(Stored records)
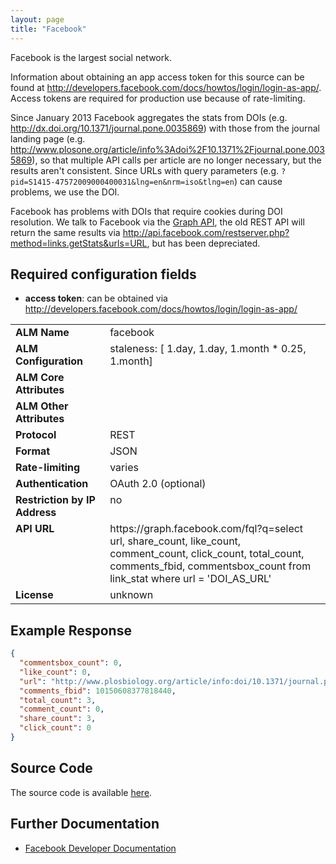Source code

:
 ```yaml
---
layout: page
title: "Facebook"
---
```


Facebook is the largest social network.

Information about obtaining an app access token for this source can be found at http://developers.facebook.com/docs/howtos/login/login-as-app/. Access tokens are required for production use because of rate-limiting.

Since January 2013 Facebook aggregates the stats from DOIs (e.g. http://dx.doi.org/10.1371/journal.pone.0035869) with those from the journal landing page (e.g. http://www.plosone.org/article/info%3Adoi%2F10.1371%2Fjournal.pone.0035869), so that multiple API calls per article are no longer necessary, but the results aren't consistent. Since URLs with query parameters (e.g. `?pid=S1415-47572009000400031&lng=en&nrm=iso&tlng=en`) can cause problems, we use the DOI.

Facebook has problems with DOIs that require cookies during DOI resolution. We talk to Facebook via the [Graph API](https://developers.facebook.com/docs/reference/api/), the old REST API will return the same results via http://api.facebook.com/restserver.php?method=links.getStats&urls=URL, but has been depreciated.

## Required configuration fields

* **access token**: can be obtained via http://developers.facebook.com/docs/howtos/login/login-as-app/

<table width=100% border="0" cellspacing="0" cellpadding="0">
<tbody>
<tr>
<td valign="top" width=30%><strong>ALM Name</strong></td>
<td valign="top" width=70%>facebook</td>
</tr>
<tr>
<td valign="top" width=20%><strong>ALM Configuration</strong></td>
<td valign="top" width=80%>staleness: [ 1.day, 1.day, 1.month * 0.25, 1.month]</td>
</tr>
<tr>
<td valign="top" width=20%><strong>ALM Core Attributes</strong></td>
<td valign="top" width=80%>&nbsp;</td>
</tr>
<td valign="top" width=20%><strong>ALM Other Attributes</strong></td>
<td valign="top" width=80%>&nbsp;</td>
</tr>
<tr>
<td valign="top" width=30%><strong>Protocol</strong></td>
<td valign="top" width=70%>REST</td>
</tr>
<tr>
<td valign="top" width=30%><strong>Format</strong></td>
<td valign="top" width=70%>JSON</td>
</tr>
<tr>
<td valign="top" width=20%><strong>Rate-limiting</strong></td>
<td valign="top" width=80%>varies</td>
</tr>
<tr>
<td valign="top" width=20%><strong>Authentication</strong></td>
<td valign="top" width=80%>OAuth 2.0 (optional)</td>
</tr>
<tr>
<td valign="top" width=20%><strong>Restriction by IP Address</strong></td>
<td valign="top" width=80%>no</td>
</tr>
<tr>
<td valign="top" width=20%><strong>API URL</strong></td>
<td valign="top" width=80%>https://graph.facebook.com/fql?q=select url, share_count, like_count, comment_count, click_count, total_count, comments_fbid, commentsbox_count from link_stat where url = 'DOI_AS_URL'</td>
</tr>
<tr>
<td valign="top" width=20%><strong>License</strong></td>
<td valign="top" width=80%>unknown</td>
</tr>
</tbody>
</table>

## Example Response

```json
{
  "commentsbox_count": 0,
  "like_count": 0,
  "url": "http://www.plosbiology.org/article/info:doi/10.1371/journal.pbio.0000002",
  "comments_fbid": 10150608377818440,
  "total_count": 3,
  "comment_count": 0,
  "share_count": 3,
  "click_count": 0
}
```

## Source Code
The source code is available [here](https://github.com/articlemetrics/alm/blob/master/app/models/sources/facebook.rb).

## Further Documentation
* [Facebook Developer Documentation](http://developers.facebook.com/docs/reference/fql/link_stat/)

### Description of the task:
Each record must appear again exactly as written above, without its pictures.

### Answer for this exercise:
Source code

:
 ```yaml
---
layout: page
title: "Facebook"
---
```


Facebook is the largest social network.

Information about obtaining an app access token for this source can be found at http://developers.facebook.com/docs/howtos/login/login-as-app/. Access tokens are required for production use because of rate-limiting.

Since January 2013 Facebook aggregates the stats from DOIs (e.g. http://dx.doi.org/10.1371/journal.pone.0035869) with those from the journal landing page (e.g. http://www.plosone.org/article/info%3Adoi%2F10.1371%2Fjournal.pone.0035869), so that multiple API calls per article are no longer necessary, but the results aren't consistent. Since URLs with query parameters (e.g. `?pid=S1415-47572009000400031&lng=en&nrm=iso&tlng=en`) can cause problems, we use the DOI.

Facebook has problems with DOIs that require cookies during DOI resolution. We talk to Facebook via the [Graph API](https://developers.facebook.com/docs/reference/api/), the old REST API will return the same results via http://api.facebook.com/restserver.php?method=links.getStats&urls=URL, but has been depreciated.

## Required configuration fields

* **access token**: can be obtained via http://developers.facebook.com/docs/howtos/login/login-as-app/

<table width=100% border="0" cellspacing="0" cellpadding="0">
<tbody>
<tr>
<td valign="top" width=30%><strong>ALM Name</strong></td>
<td valign="top" width=70%>facebook</td>
</tr>
<tr>
<td valign="top" width=20%><strong>ALM Configuration</strong></td>
<td valign="top" width=80%>staleness: [ 1.day, 1.day, 1.month * 0.25, 1.month]</td>
</tr>
<tr>
<td valign="top" width=20%><strong>ALM Core Attributes</strong></td>
<td valign="top" width=80%>&nbsp;</td>
</tr>
<td valign="top" width=20%><strong>ALM Other Attributes</strong></td>
<td valign="top" width=80%>&nbsp;</td>
</tr>
<tr>
<td valign="top" width=30%><strong>Protocol</strong></td>
<td valign="top" width=70%>REST</td>
</tr>
<tr>
<td valign="top" width=30%><strong>Format</strong></td>
<td valign="top" width=70%>JSON</td>
</tr>
<tr>
<td valign="top" width=20%><strong>Rate-limiting</strong></td>
<td valign="top" width=80%>varies</td>
</tr>
<tr>
<td valign="top" width=20%><strong>Authentication</strong></td>
<td valign="top" width=80%>OAuth 2.0 (optional)</td>
</tr>
<tr>
<td valign="top" width=20%><strong>Restriction by IP Address</strong></td>
<td valign="top" width=80%>no</td>
</tr>
<tr>
<td valign="top" width=20%><strong>API URL</strong></td>
<td valign="top" width=80%>https://graph.facebook.com/fql?q=select url, share_count, like_count, comment_count, click_count, total_count, comments_fbid, commentsbox_count from link_stat where url = 'DOI_AS_URL'</td>
</tr>
<tr>
<td valign="top" width=20%><strong>License</strong></td>
<td valign="top" width=80%>unknown</td>
</tr>
</tbody>
</table>

## Example Response

```json
{
  "commentsbox_count": 0,
  "like_count": 0,
  "url": "http://www.plosbiology.org/article/info:doi/10.1371/journal.pbio.0000002",
  "comments_fbid": 10150608377818440,
  "total_count": 3,
  "comment_count": 0,
  "share_count": 3,
  "click_count": 0
}
```

## Source Code
The source code is available [here](https://github.com/articlemetrics/alm/blob/master/app/models/sources/facebook.rb).

## Further Documentation
* [Facebook Developer Documentation](http://developers.facebook.com/docs/reference/fql/link_stat/)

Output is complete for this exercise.